Instructions to follow:
Check each statement against the text on dialog and POV below, answering yes or no and quoting the text's deciding words: (a) First-person writing lets the reader hear the unspoken thoughts of other characters. (b) The one-scene, one-POV rule is presented as applying at least to novel-length fiction. (c) Smaller lapses in POV are described as easy for experienced authors to spot.

Document excerpt:

DIALOG AND POV

If you’ve been following Fantasy Authors Handbook for any length of time you’ll know I’m not big on rules for writing fiction. Fiction is an art form, and so has to be open to new ideas, new methods, new voices.

That said, there is one rule, at least for novel-length fiction, that I feel rather strongly about, and that is: one scene, one POV.

If you’re writing in first person, point of view is easy: everything is coming from the experience of the first person narrator: I did this, I saw that, and I felt good about it. In first person writing there’s no room to get into the heads, to hear the unspoken thoughts, of anyone else in the story. This is POV at its purest state.

It can get a bit more complicated in third person: He did this, she saw that, they felt good about it…? If “he” and “she” are separate people in that last sentence, one of them has to be the POV character, so it’s either: He did this, she saw that, she felt good about it or She did this, he saw that, he felt good about it. Why? Because what “he” did is likely clear to the person looking, but its not necessarily clear to the person doing something exactly what the other person saw, and though we can guess at what other people think, we can’t know for sure.

POV is the one element that newer, less experienced authors struggle with. I see it, and try to correct it, time and time again with the authors I work with. Some get it right away, others struggle to see breakdowns in POV happening in their own writing. And, like anything that might fall into the category of a (I cringe to use the word…) mistake, it can be difficult to spot even for the most experienced author, at least in the occasional or smaller lapse in POV.

Data under study:
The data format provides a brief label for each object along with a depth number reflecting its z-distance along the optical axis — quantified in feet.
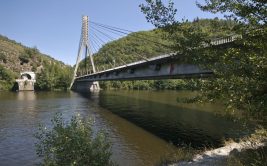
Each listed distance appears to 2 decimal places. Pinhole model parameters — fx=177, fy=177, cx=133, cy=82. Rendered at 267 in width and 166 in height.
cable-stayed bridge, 71.65
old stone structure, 281.95
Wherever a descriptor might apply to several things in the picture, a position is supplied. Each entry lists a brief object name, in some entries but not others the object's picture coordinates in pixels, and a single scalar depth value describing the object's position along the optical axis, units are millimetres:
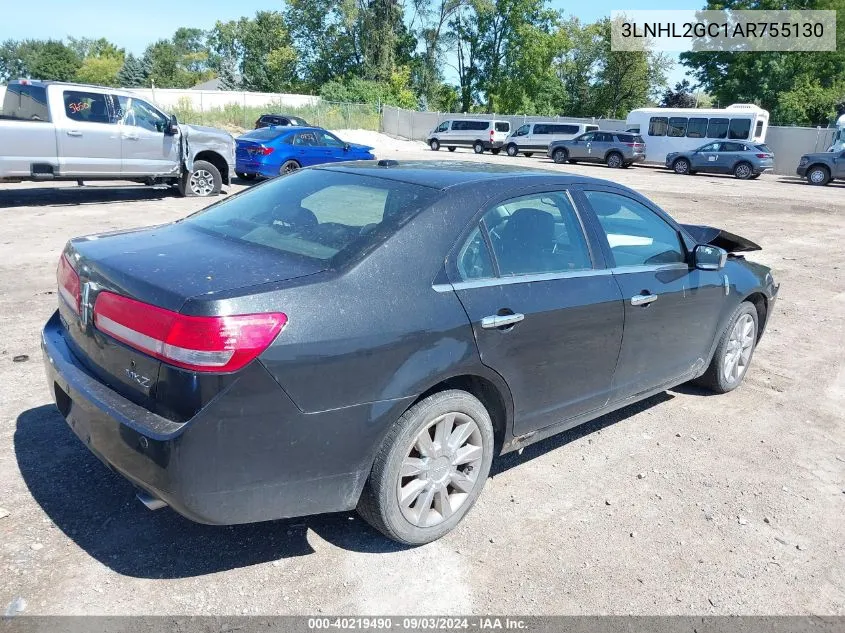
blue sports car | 15227
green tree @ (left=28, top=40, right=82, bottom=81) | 88938
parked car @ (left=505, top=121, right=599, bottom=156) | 34531
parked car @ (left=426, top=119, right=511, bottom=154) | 36875
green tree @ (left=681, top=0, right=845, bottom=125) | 44719
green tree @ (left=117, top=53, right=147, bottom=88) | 75688
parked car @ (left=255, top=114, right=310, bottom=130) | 29984
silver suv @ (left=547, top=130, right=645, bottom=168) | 30797
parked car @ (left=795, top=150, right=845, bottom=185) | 26250
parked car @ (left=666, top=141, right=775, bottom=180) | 28312
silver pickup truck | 11102
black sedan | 2387
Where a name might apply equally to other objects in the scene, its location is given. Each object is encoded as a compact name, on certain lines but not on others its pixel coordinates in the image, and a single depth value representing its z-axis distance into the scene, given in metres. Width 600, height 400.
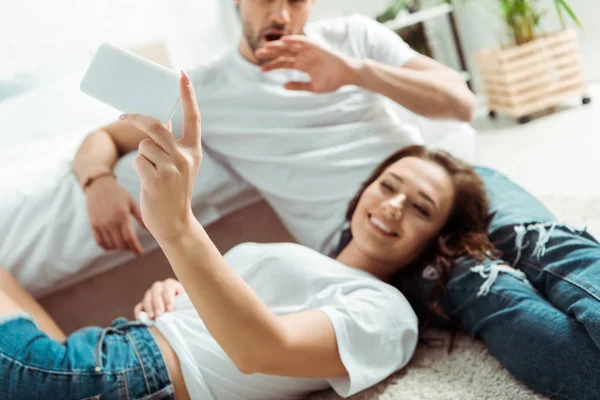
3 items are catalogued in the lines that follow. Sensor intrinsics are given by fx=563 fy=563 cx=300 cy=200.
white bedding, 1.12
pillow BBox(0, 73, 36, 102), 2.02
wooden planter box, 2.48
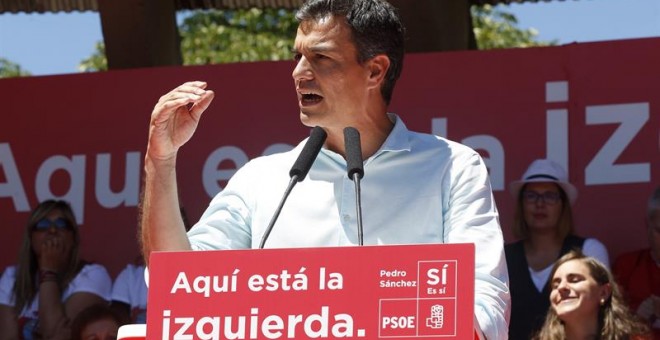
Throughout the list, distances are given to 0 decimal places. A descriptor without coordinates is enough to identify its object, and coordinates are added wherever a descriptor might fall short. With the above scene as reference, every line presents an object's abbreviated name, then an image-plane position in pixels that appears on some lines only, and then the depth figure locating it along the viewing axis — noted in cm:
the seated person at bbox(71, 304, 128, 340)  1323
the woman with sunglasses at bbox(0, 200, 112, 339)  1412
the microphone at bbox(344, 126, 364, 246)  563
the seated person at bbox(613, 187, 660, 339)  1284
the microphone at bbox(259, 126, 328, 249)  547
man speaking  592
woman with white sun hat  1278
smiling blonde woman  1173
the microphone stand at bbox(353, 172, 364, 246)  532
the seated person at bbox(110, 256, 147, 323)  1418
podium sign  480
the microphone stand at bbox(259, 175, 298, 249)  542
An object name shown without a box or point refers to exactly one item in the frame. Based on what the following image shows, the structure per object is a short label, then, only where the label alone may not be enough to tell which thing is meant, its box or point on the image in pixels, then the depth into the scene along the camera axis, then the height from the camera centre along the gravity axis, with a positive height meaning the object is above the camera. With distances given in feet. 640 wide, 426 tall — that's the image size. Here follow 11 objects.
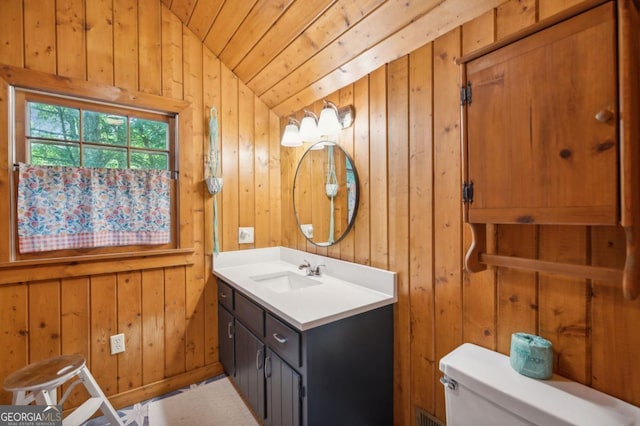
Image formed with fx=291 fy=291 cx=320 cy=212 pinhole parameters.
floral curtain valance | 5.36 +0.14
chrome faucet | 6.42 -1.29
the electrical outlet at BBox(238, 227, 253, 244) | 7.67 -0.60
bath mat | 5.77 -4.12
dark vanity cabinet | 4.09 -2.45
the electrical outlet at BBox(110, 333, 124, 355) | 6.17 -2.76
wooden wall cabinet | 2.55 +0.83
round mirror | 5.93 +0.41
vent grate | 4.42 -3.24
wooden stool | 4.37 -2.58
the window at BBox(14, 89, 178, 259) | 5.53 +1.61
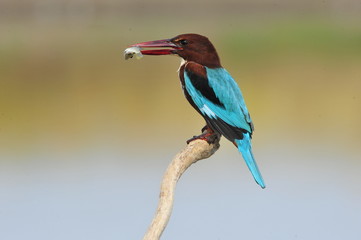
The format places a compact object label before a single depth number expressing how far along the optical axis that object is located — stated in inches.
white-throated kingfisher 306.5
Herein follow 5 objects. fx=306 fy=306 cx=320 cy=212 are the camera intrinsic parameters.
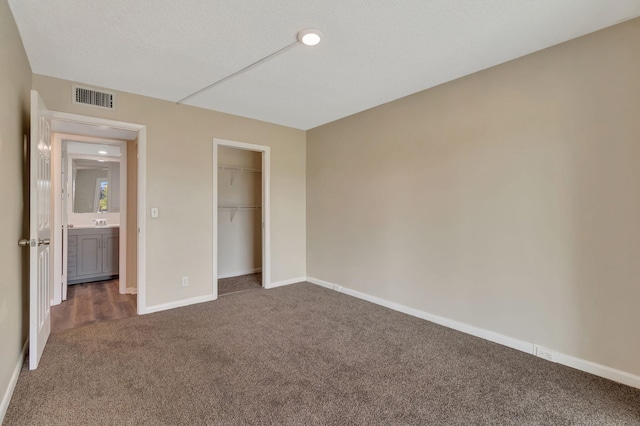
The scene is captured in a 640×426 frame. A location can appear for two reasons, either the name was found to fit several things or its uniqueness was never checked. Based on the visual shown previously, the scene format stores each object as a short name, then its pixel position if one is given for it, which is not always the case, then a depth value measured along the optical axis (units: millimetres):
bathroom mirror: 5375
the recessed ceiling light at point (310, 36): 2208
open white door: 2227
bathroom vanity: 4875
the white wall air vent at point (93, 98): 3099
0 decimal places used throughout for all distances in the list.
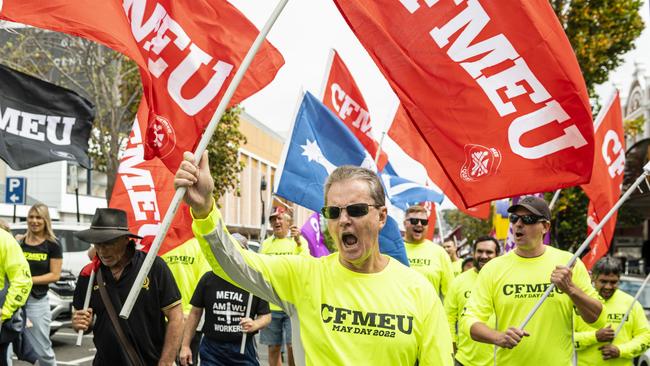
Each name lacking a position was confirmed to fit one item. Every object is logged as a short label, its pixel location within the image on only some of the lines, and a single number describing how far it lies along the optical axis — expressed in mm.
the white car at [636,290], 10203
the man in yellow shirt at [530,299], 5047
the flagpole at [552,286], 4781
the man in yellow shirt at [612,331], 6547
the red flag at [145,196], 7176
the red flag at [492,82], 4504
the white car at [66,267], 12471
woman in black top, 8008
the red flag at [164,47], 4770
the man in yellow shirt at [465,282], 7727
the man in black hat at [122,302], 5082
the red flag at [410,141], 9898
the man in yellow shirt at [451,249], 14117
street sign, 16750
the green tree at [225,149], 25703
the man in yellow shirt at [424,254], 8812
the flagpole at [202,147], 3152
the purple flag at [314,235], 11484
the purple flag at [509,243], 9805
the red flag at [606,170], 7312
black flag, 5539
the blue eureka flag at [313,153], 7125
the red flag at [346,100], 8836
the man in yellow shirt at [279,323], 9727
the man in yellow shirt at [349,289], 3174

Result:
(a) No: "In first person writing there’s no room to get into the heads, to hear the unspoken thoughts, of anyone else in the story."
(b) Yes: "there is one rule, at least for novel-length fiction, that I feel rather strongly about"
(c) No: "it can be difficult to spot even for the most experienced author, at least in the occasional or smaller lapse in POV"